One example from the list:


It’s a dark and stormy night and you’re driving down the street when you notice three people at a bus stop: an old woman who needs a doctor ASAP, your best friend, and the date of your dreams. You can only fit one other person in your car. What should you do?

I’ll let you chew on this before I share the answer.  (Bragging point: I got it within 10 seconds, but then I AM a professional.)

Sundem ends this chapter with a discussion on how to solve those aggravating little sliding tile puzzles … quite a trick when you consider that a simple 4×4 puzzles contains approximately 653 billion possible states.

However, the knowledge you pick up in this chapter and in others is not just for parlor games or to impress lesser mortals.

What did I Really Like?

I enjoyed the non-academic, but precise writing style which conveyed some fairly sophisticated concepts in accessible language and with good organization.

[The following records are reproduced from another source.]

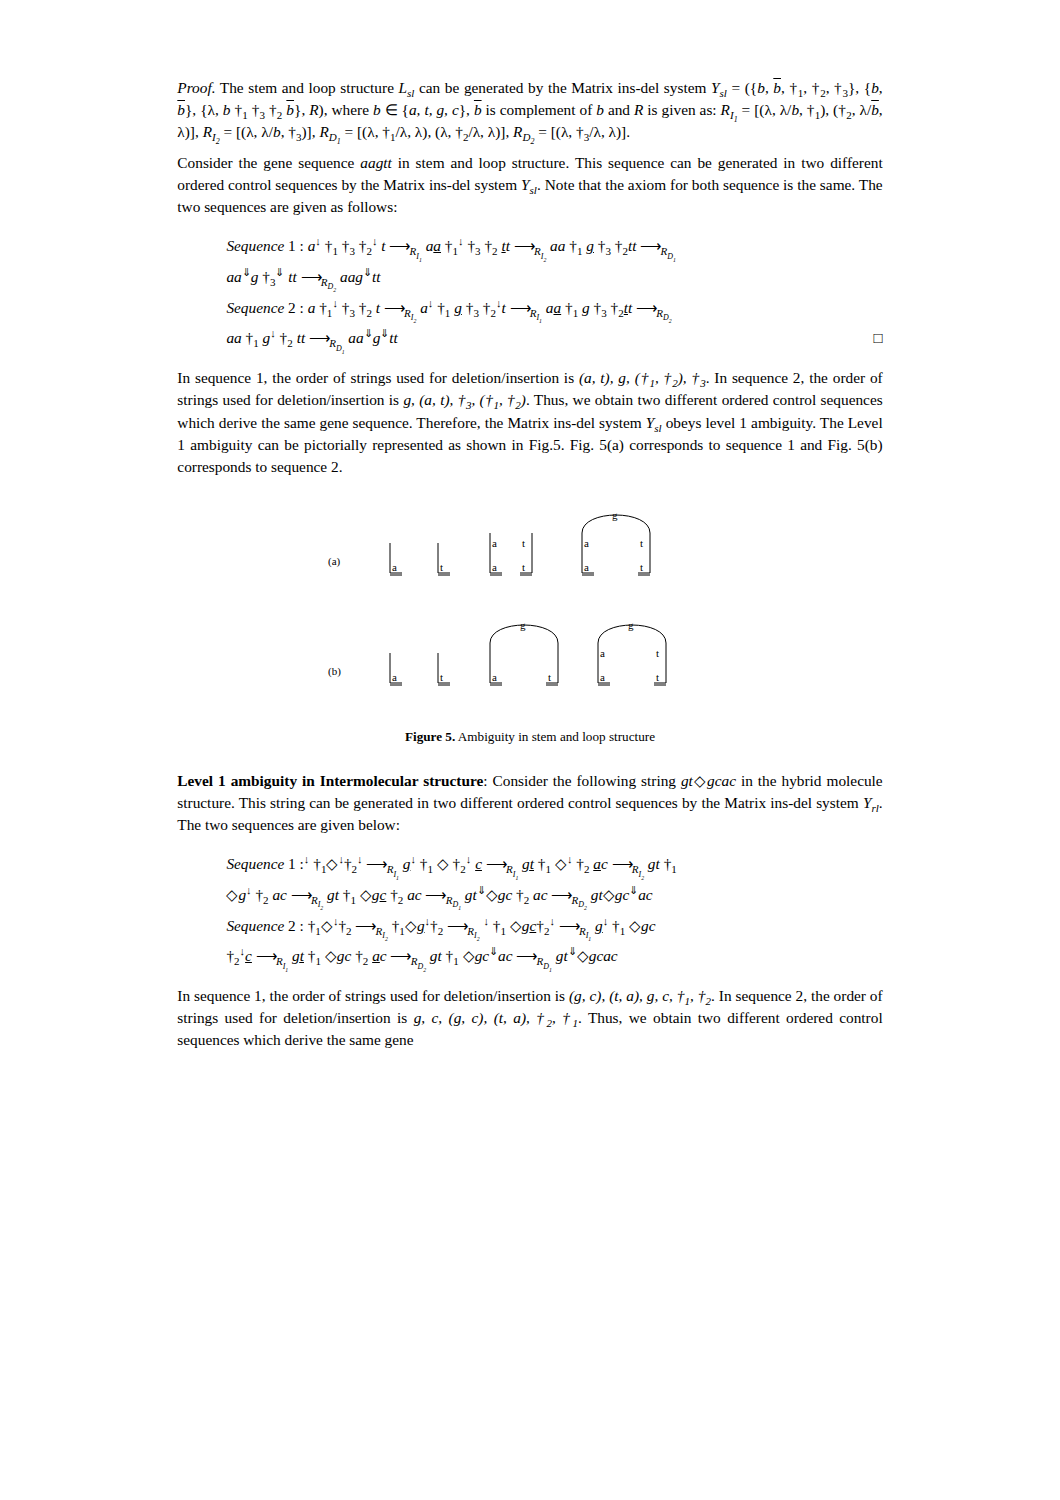Proof. The stem and loop structure Lsl can be generated by the Matrix ins-del system Υsl = ({b, b, †1, †2, †3}, {b, b}, {λ, b †1 †3 †2 b}, R), where b ∈ {a, t, g, c}, b is complement of b and R is given as: RI1 = [(λ, λ/b, †1), (†2, λ/b, λ)], RI2 = [(λ, λ/b, †3)], RD1 = [(λ, †1/λ, λ), (λ, †2/λ, λ)], RD2 = [(λ, †3/λ, λ)].
Consider the gene sequence aagtt in stem and loop structure. This sequence can be generated in two different ordered control sequences by the Matrix ins-del system Υsl. Note that the axiom for both sequence is the same. The two sequences are given as follows:
Sequence 1 : a↓ †1 †3 †2↓ t ⟶RI1 aa †1↓ †3 †2 tt ⟶RI2 aa †1 g †3 †2tt ⟶RD1 aa⇓g †3⇓ tt ⟶RD2 aag⇓tt Sequence 2 : a †1↓ †3 †2 t ⟶RI2 a↓ †1 g †3 †2↓t ⟶RI1 aa †1 g †3 †2tt ⟶RD2 aa †1 g↓ †2 tt ⟶RD1 aa⇓g⇓tt □
In sequence 1, the order of strings used for deletion/insertion is (a, t), g, (†1, †2), †3. In sequence 2, the order of strings used for deletion/insertion is g, (a, t), †3, (†1, †2). Thus, we obtain two different ordered control sequences which derive the same gene sequence. Therefore, the Matrix ins-del system Υsl obeys level 1 ambiguity. The Level 1 ambiguity can be pictorially represented as shown in Fig.5. Fig. 5(a) corresponds to sequence 1 and Fig. 5(b) corresponds to sequence 2.
(a) a t a a t t g a a t t (b) a t g a t g a a t t
Figure 5. Ambiguity in stem and loop structure
Level 1 ambiguity in Intermolecular structure: Consider the following string gt◇gcac in the hybrid molecule structure. This string can be generated in two different ordered control sequences by the Matrix ins-del system Υrl. The two sequences are given below:
Sequence 1 :↓ †1◇↓†2↓ ⟶RI1 g↓ †1 ◇ †2↓ c ⟶RI1 gt †1 ◇↓ †2 ac ⟶RI2 gt †1 ◇g↓ †2 ac ⟶RI2 gt †1 ◇gc †2 ac ⟶RD1 gt⇓◇gc †2 ac ⟶RD2 gt◇gc⇓ac Sequence 2 : †1◇↓†2 ⟶RI2 †1◇g↓†2 ⟶RI2 ↓ †1 ◇gc†2↓ ⟶RI1 g↓ †1 ◇gc †2↓c ⟶RI1 gt †1 ◇gc †2 ac ⟶RD2 gt †1 ◇gc⇓ac ⟶RD1 gt⇓◇gcac
In sequence 1, the order of strings used for deletion/insertion is (g, c), (t, a), g, c, †1, †2. In sequence 2, the order of strings used for deletion/insertion is g, c, (g, c), (t, a), †2, †1. Thus, we obtain two different ordered control sequences which derive the same gene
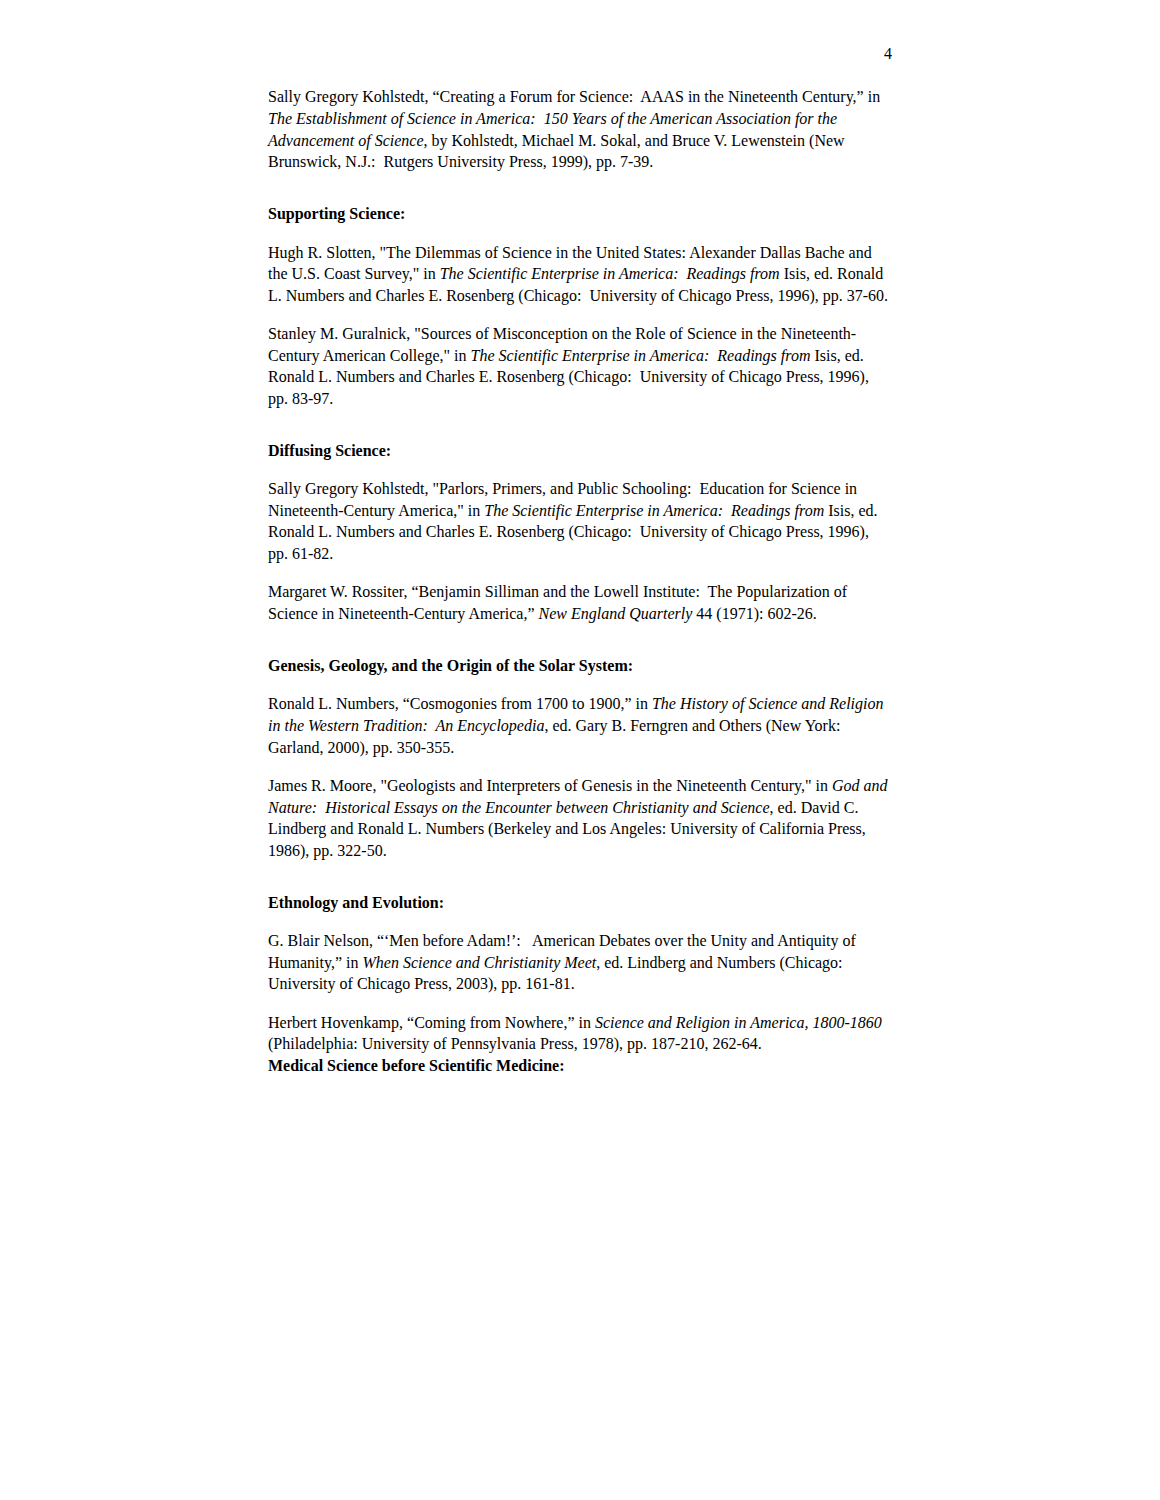4
Sally Gregory Kohlstedt, “Creating a Forum for Science: AAAS in the Nineteenth Century,” in The Establishment of Science in America: 150 Years of the American Association for the Advancement of Science, by Kohlstedt, Michael M. Sokal, and Bruce V. Lewenstein (New Brunswick, N.J.: Rutgers University Press, 1999), pp. 7-39.
Supporting Science:
Hugh R. Slotten, "The Dilemmas of Science in the United States: Alexander Dallas Bache and the U.S. Coast Survey," in The Scientific Enterprise in America: Readings from Isis, ed. Ronald L. Numbers and Charles E. Rosenberg (Chicago: University of Chicago Press, 1996), pp. 37-60.
Stanley M. Guralnick, "Sources of Misconception on the Role of Science in the Nineteenth-Century American College," in The Scientific Enterprise in America: Readings from Isis, ed. Ronald L. Numbers and Charles E. Rosenberg (Chicago: University of Chicago Press, 1996), pp. 83-97.
Diffusing Science:
Sally Gregory Kohlstedt, "Parlors, Primers, and Public Schooling: Education for Science in Nineteenth-Century America," in The Scientific Enterprise in America: Readings from Isis, ed. Ronald L. Numbers and Charles E. Rosenberg (Chicago: University of Chicago Press, 1996), pp. 61-82.
Margaret W. Rossiter, “Benjamin Silliman and the Lowell Institute: The Popularization of Science in Nineteenth-Century America,” New England Quarterly 44 (1971): 602-26.
Genesis, Geology, and the Origin of the Solar System:
Ronald L. Numbers, “Cosmogonies from 1700 to 1900,” in The History of Science and Religion in the Western Tradition: An Encyclopedia, ed. Gary B. Ferngren and Others (New York: Garland, 2000), pp. 350-355.
James R. Moore, "Geologists and Interpreters of Genesis in the Nineteenth Century," in God and Nature: Historical Essays on the Encounter between Christianity and Science, ed. David C. Lindberg and Ronald L. Numbers (Berkeley and Los Angeles: University of California Press, 1986), pp. 322-50.
Ethnology and Evolution:
G. Blair Nelson, “‘Men before Adam!’: American Debates over the Unity and Antiquity of Humanity,” in When Science and Christianity Meet, ed. Lindberg and Numbers (Chicago: University of Chicago Press, 2003), pp. 161-81.
Herbert Hovenkamp, “Coming from Nowhere,” in Science and Religion in America, 1800-1860 (Philadelphia: University of Pennsylvania Press, 1978), pp. 187-210, 262-64.
Medical Science before Scientific Medicine:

This is a great review of current neuroscience and decision-making knowledge.

The ability to actually do exercises that other books just talk about may be the single most valuable part of this book

Tying Up Loose Ends:  About that dark and stormy bus stop …

Sundem’s solutionmay seem obvious as we read:

Assumption: You must be the driver.  

Instead, give the keys to your best friend, who takes the old lady to the hospital while you wait for the bus with your dream date (who is now duly impressed).

Without intentional strengthening of our ability to creatively problem-solving and move past erroneous assumptions, many of us struggle to figure how to choose who to put in the car with us.

Bottom Line: Who Will Benefit From This Book?

Anyone who wants or needs to know how our cognitive, emotional, and behavioral selves come together will benefit from reading this book, whether you choose chapters of specific interest or read from the first page to the last.

If you are a leadership, business, or life coach, a teacher, a manager, or someone else who seeks to understand and help others understand how to make more effective decisions, this book has much to offer in terms of current knowledge and engaging exercises.

Enjoying imagining how much more effective my teaching and coaching will be when I use this book as a resource in the Heartland ….



Beyond IQ by Garth Sundem was published in 2014 by Three Rivers Press. 220 pages.  As noted above, I received a review copy of this title, which did not influence the comments above.  I was and am genuinely delighted by the value and learning I have found in this book.